==== Quellenauszug ====

Wenn Lehrer „cool“sein wollen
Selbstständig sollen Schüler lernen, gemeinsam und möglichst lebensnah: Bei der Jahrestagung des Impulszentrum für Cooperatives Lernen (Cool) entwickeln Lehrer einen ganzheitlichen Unterricht.
Wien – „Mit 16 hatte ich meinen ersten Kosinus“, sagt die Schülerin zur Begrüßung. Verdutzt ist gar kein Ausdruck, so wie die angesprochene Lehrerin vor der Eingangstür dreinschaut.
Bevor sie darüber nachdenken kann, auch richtig gehört zu haben, gesellt sich schon ein Bursche in Muskelshirt und „Swag-Kapperl“dazu: „Ich bin breiter als der Turnleher!“Und die Dritte im Bunde macht das Chaosorchester komplett: „Wenn die Direktorin ihre Glocken läutet, kommen alle Kinder.“
Ein etwas ungewöhnlicher Empfang für einen Lehrerworkshop, doch Verwirrung zu stiften ist an diesem Nachmittag durchaus erwünscht: Ein „Blick über den Tellerrand“werfen, das verspricht die Jahrestagung des Impulszentrums für Cooperatives Offenes Lernen (Cool).

==== Datensatzauszüge ====

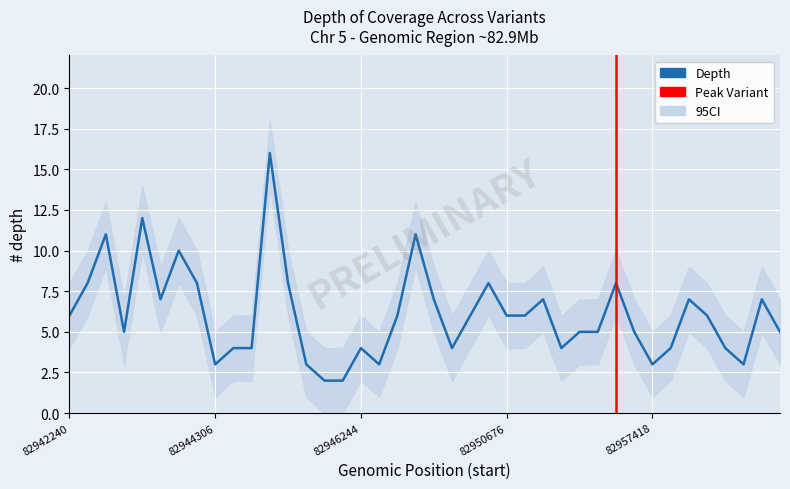

Reading right to left, what are all the values shown in this chart?

depth: 39=5	38=7	37=3	36=4	35=6	34=7	33=4	32=3	31=5	30=8	29=5	28=5	27=4	26=7	25=6	24=6	23=8	22=6	21=4	20=7	19=11	18=6	17=3	16=4	15=2	14=2	13=3	12=8	11=16	10=4	9=4	8=3	7=8	6=10	5=7	4=5	3=11	2=12	1=8	0=6
depth_upper: 39=7	38=9	37=5	36=6	35=8	34=9	33=6	32=5	31=7	30=10	29=7	28=7	27=6	26=9	25=8	24=8	23=10	22=8	21=6	20=9	19=13	18=8	17=5	16=6	15=4	14=4	13=5	12=10	11=18	10=6	9=6	8=5	7=10	6=12	5=9	4=7	3=13	2=14	1=10	0=8
depth_lower: 39=3	38=5	37=1	36=2	35=4	34=5	33=2	32=1	31=3	30=6	29=3	28=3	27=2	26=5	25=4	24=4	23=6	22=4	21=2	20=5	19=9	18=4	17=1	16=2	15=0	14=0	13=1	12=6	11=14	10=2	9=2	8=1	7=6	6=8	5=5	4=3	3=9	2=10	1=6	0=4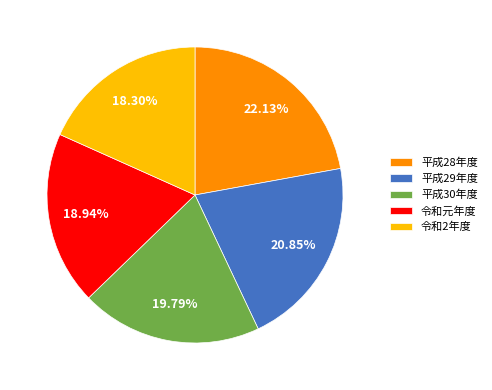

What is the ratio of the value at 令和2年度 to the value at 平成29年度?

0.9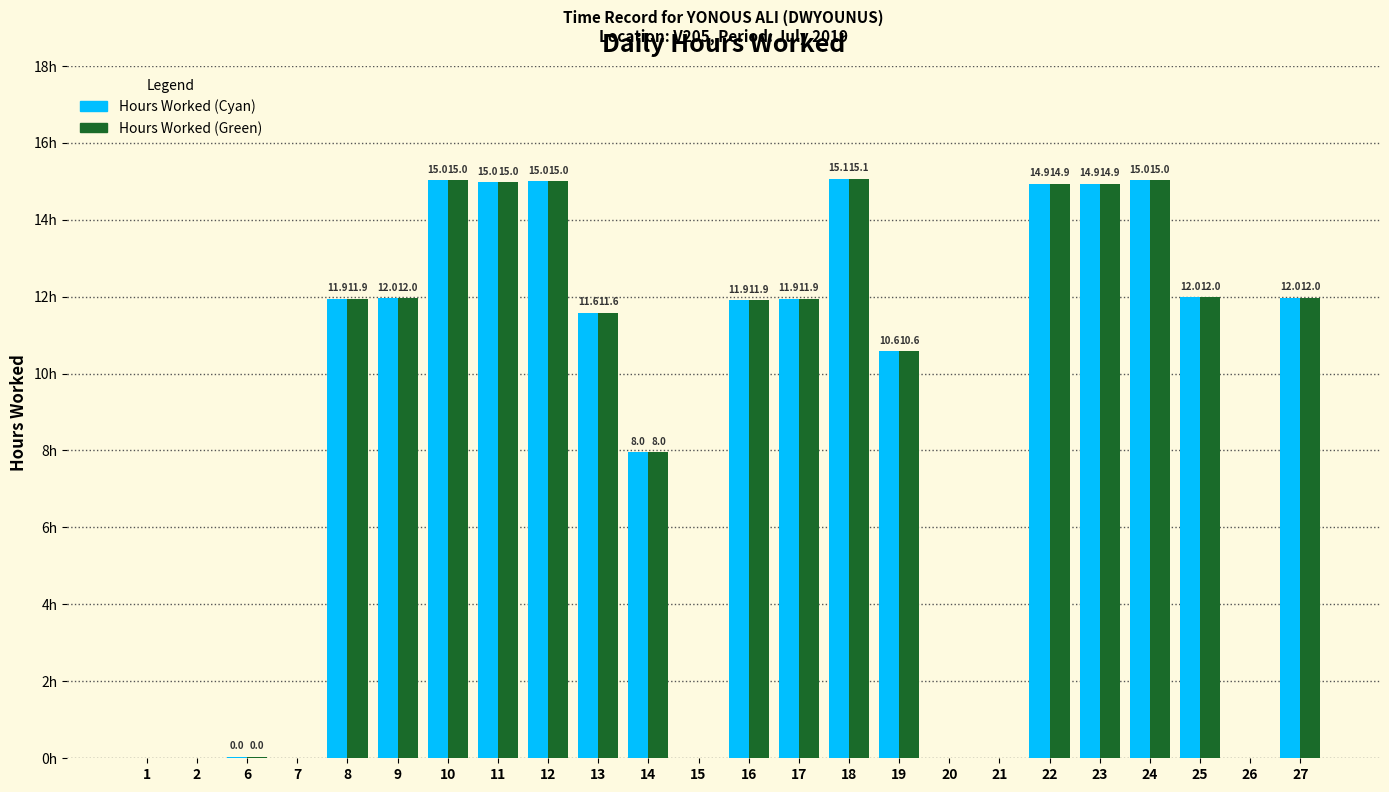

Between 15 and 26, which series saw the biggest shift?

Hours Worked (Cyan)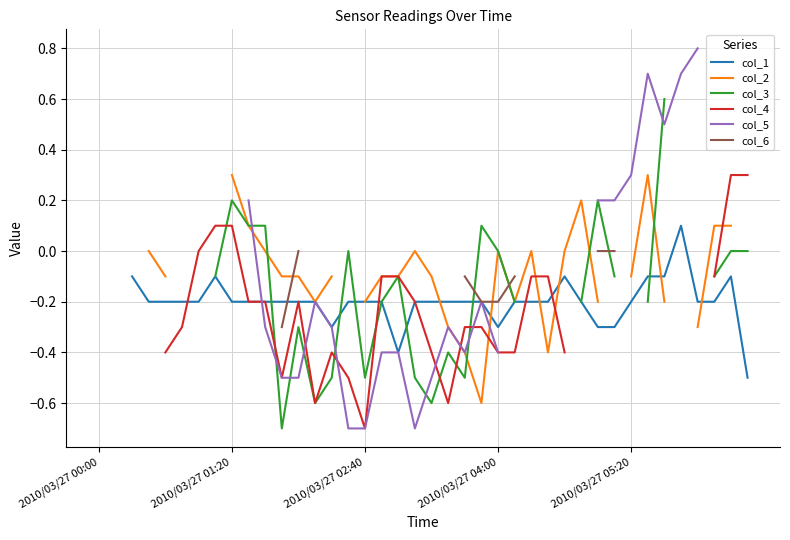

How many positive values does the col_2 series have?

6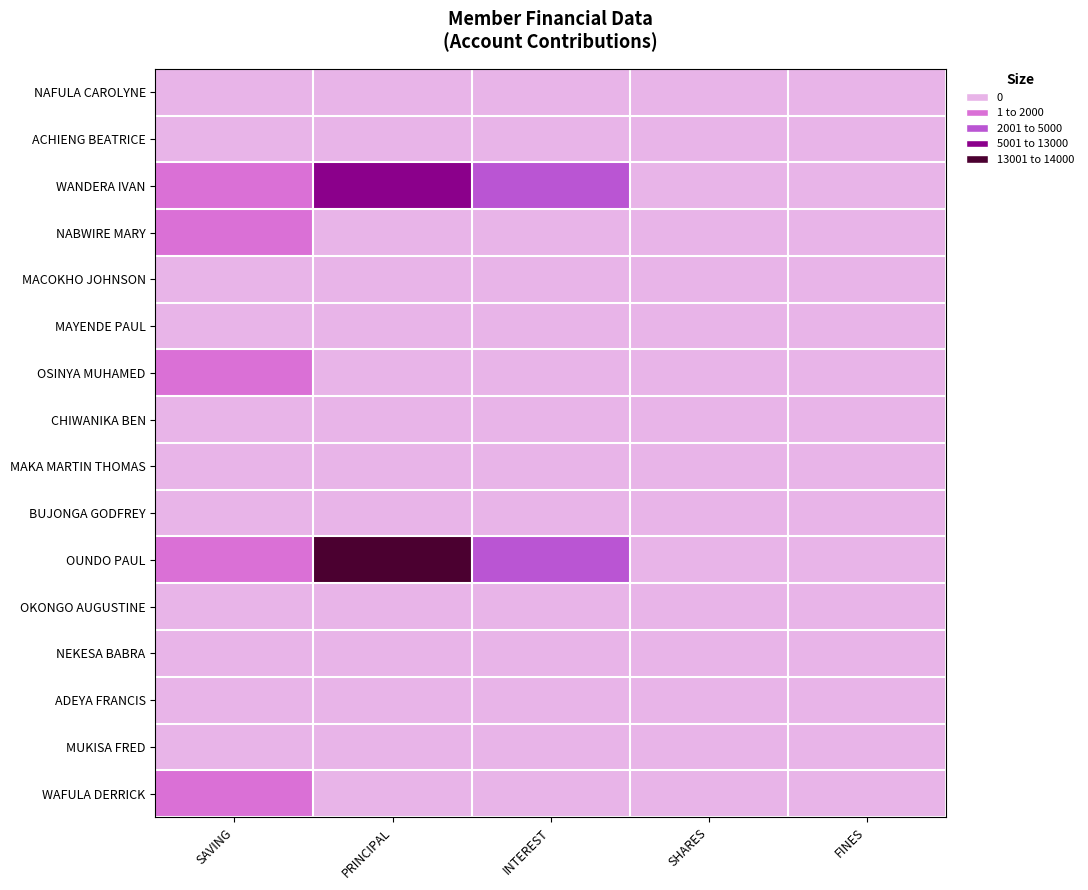

Which series has the largest range (max minus min)?

OUNDO PAUL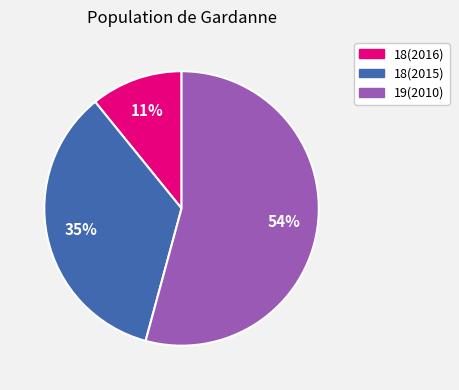

Does any single category account for the majority?

Yes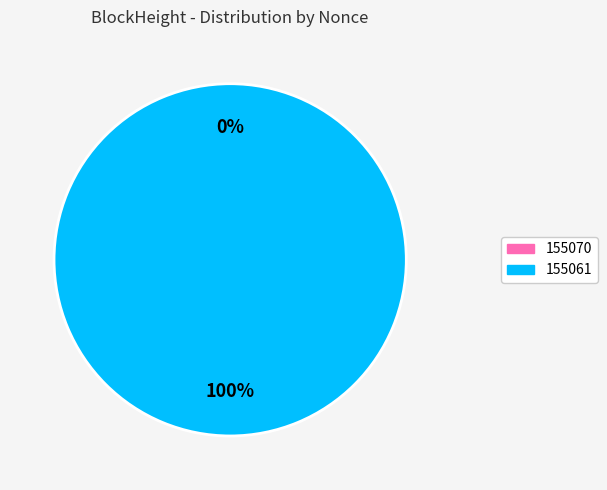

The 155061 slice represents 88% of the pie. True or false?

False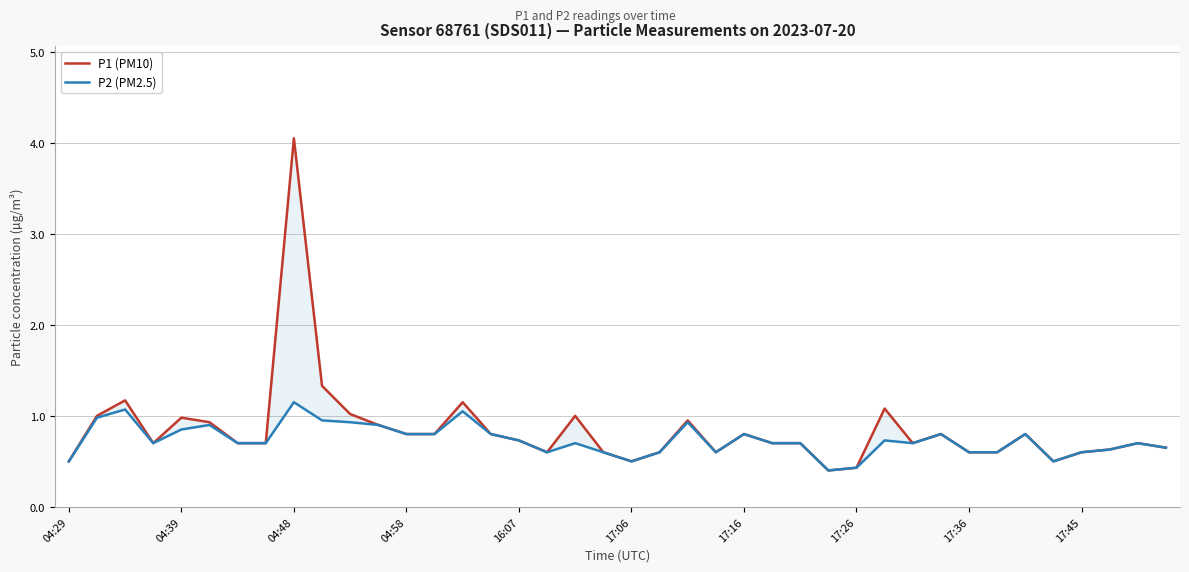

What is the difference between the maximum and minimum values in the P2 (PM2.5) series?

0.7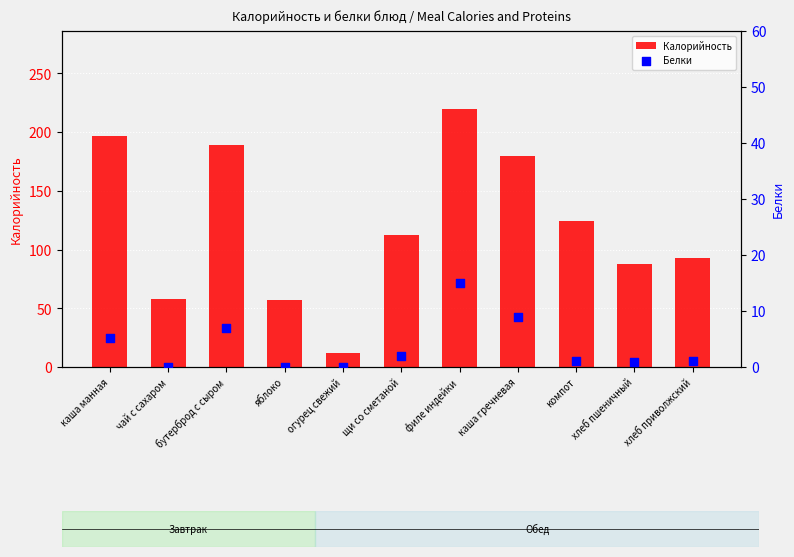

At how many categories does at least one series exceed 96?

6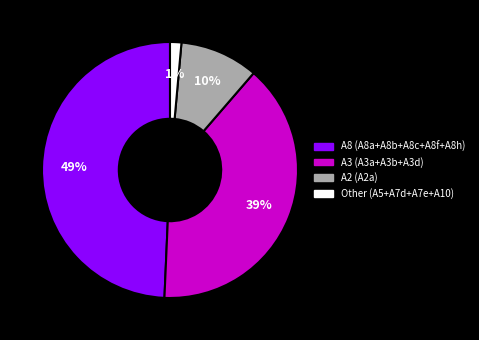

To the nearest percent, what is the difference between the largest and smallest slice percentages?

48%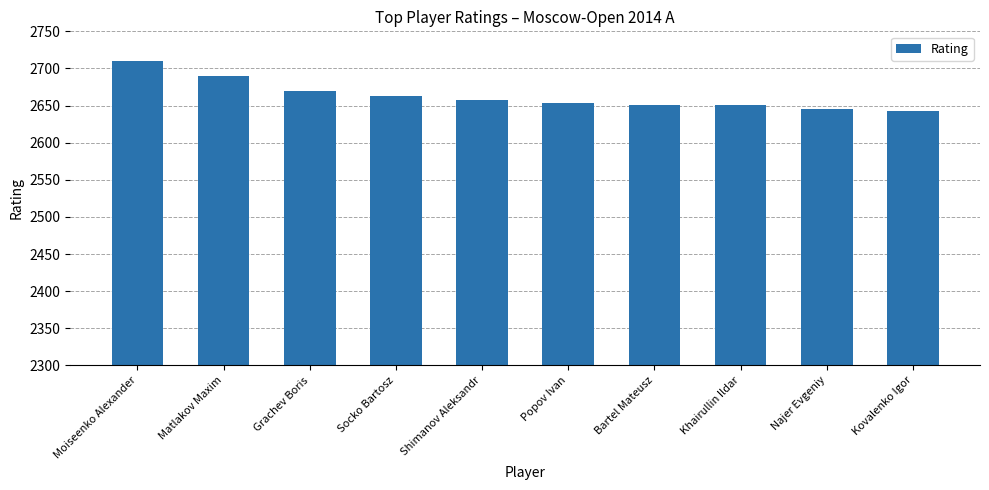

What is the value of the 5th bar from the left?

2658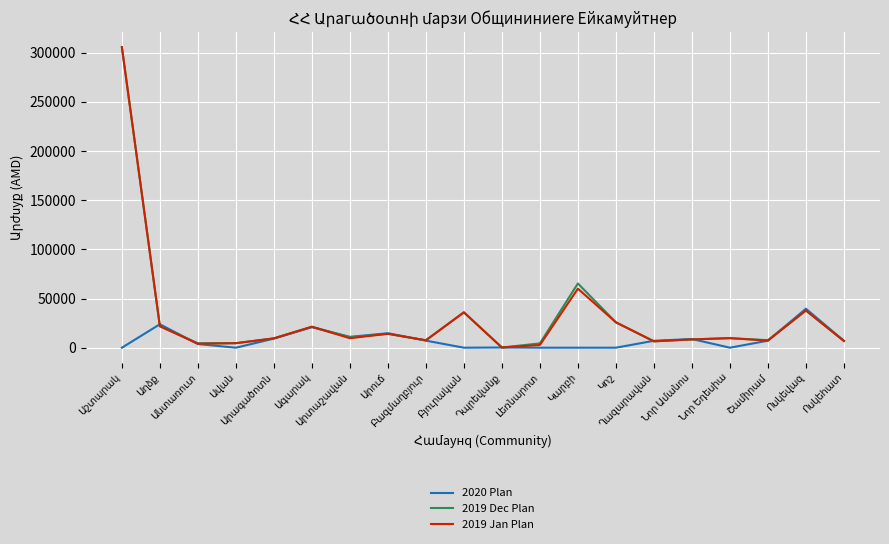

At which label is 2019 Jan Plan closest to 152938?

Կարբի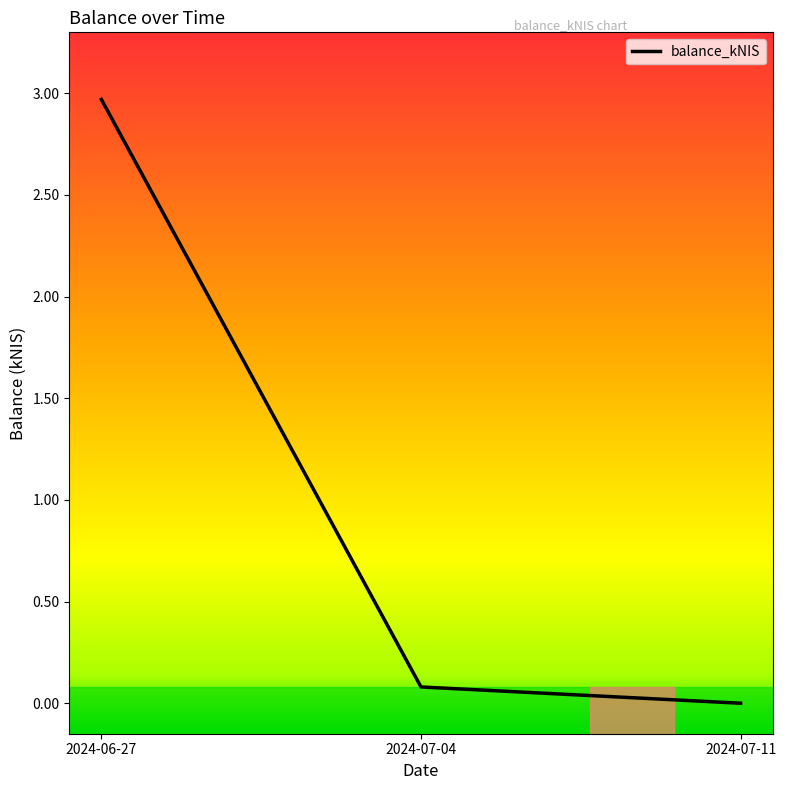

How many lines are shown in the chart?

1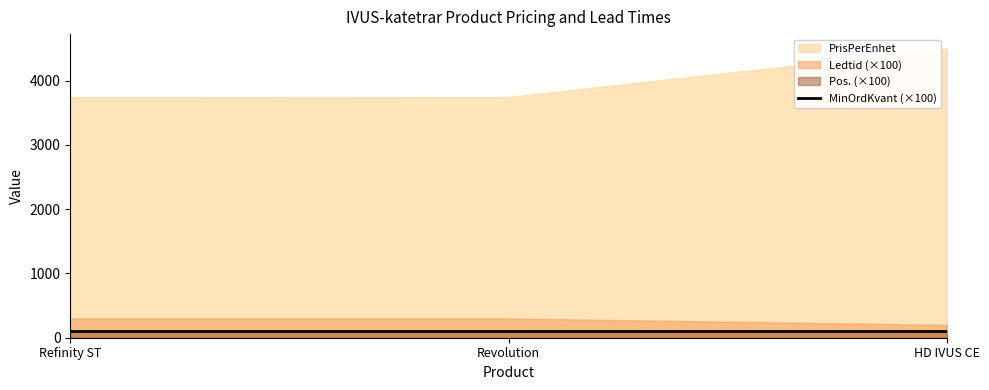

Which category has the lowest value in the Pos. series?

Refinity ST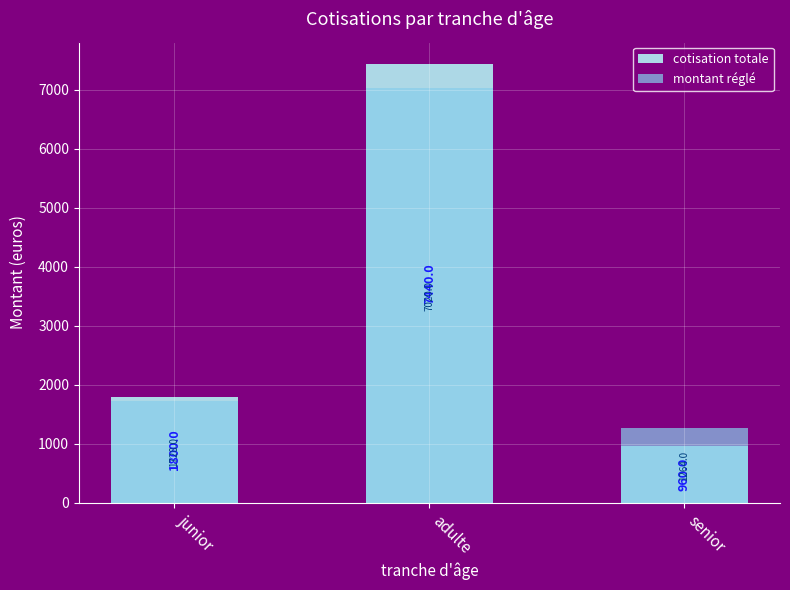

What is the minimum value for montant réglé?

1264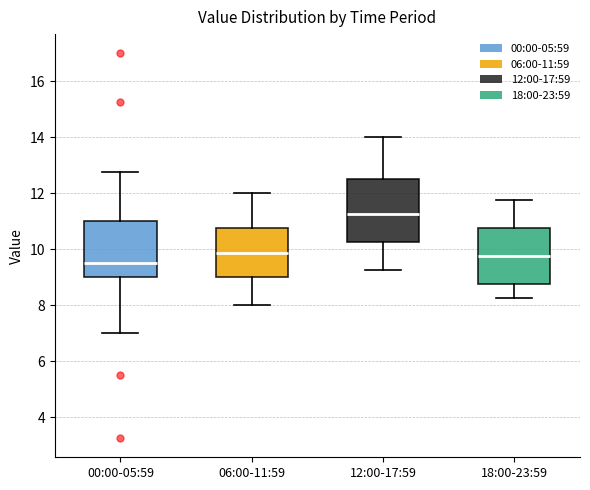

Reading left to right, transcribe this box plot: for each box, give where its median line is, the range the box spans, and where its two whiskers end, as read against the y-axis. The values are not printed on the chart, so give them approximately, as read against the axis.

00:00-05:59: median 9.6, box 9.0 to 11.0, whiskers 7.0 to 12.8
06:00-11:59: median 9.8, box 9.0 to 10.8, whiskers 8.0 to 12.0
12:00-17:59: median 11.2, box 10.2 to 12.6, whiskers 9.2 to 14.0
18:00-23:59: median 9.8, box 8.8 to 10.8, whiskers 8.2 to 11.8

====

**Fragen zum Material**
[1] Wie sollen Schüler laut dem Artikel über die Cool-Tagung lernen? Nenne alle Angaben dazu.
[2] Ändere im Artikel über die Cool-Tagung den Abschnitt, der bei „Wien – „Mit“ beginnt und bei „der Eingangstür dreinschaut.“ endet, indem du „Lehrerin“ durch „Direktorin“ ersetzt, und gib ihn so wieder.
[3] Prüfe, ob die folgenden Aussagen mit dem Artikel über die Cool-Tagung übereinstimmen: (a) Bei der Tagung entwickeln Lehrer einen ganzheitlichen Unterricht. (b) Verwirrung zu stiften ist an diesem Nachmittag unerwünscht. (c) Der Bursche trägt ein Muskelshirt.

**Antworten der Reihe nach**
[1] selbstständig, gemeinsam, möglichst lebensnah

[2]
Wien – „Mit 16 hatte ich meinen ersten Kosinus“, sagt die Schülerin zur Begrüßung. Verdutzt ist gar kein Ausdruck, so wie die angesprochene Direktorin vor der Eingangstür dreinschaut.

[3]
(a) Ja: „entwickeln Lehrer einen ganzheitlichen Unterricht“
(b) Nein: „Verwirrung zu stiften ist an diesem Nachmittag durchaus erwünscht“
(c) Ja: „ein Bursche in Muskelshirt“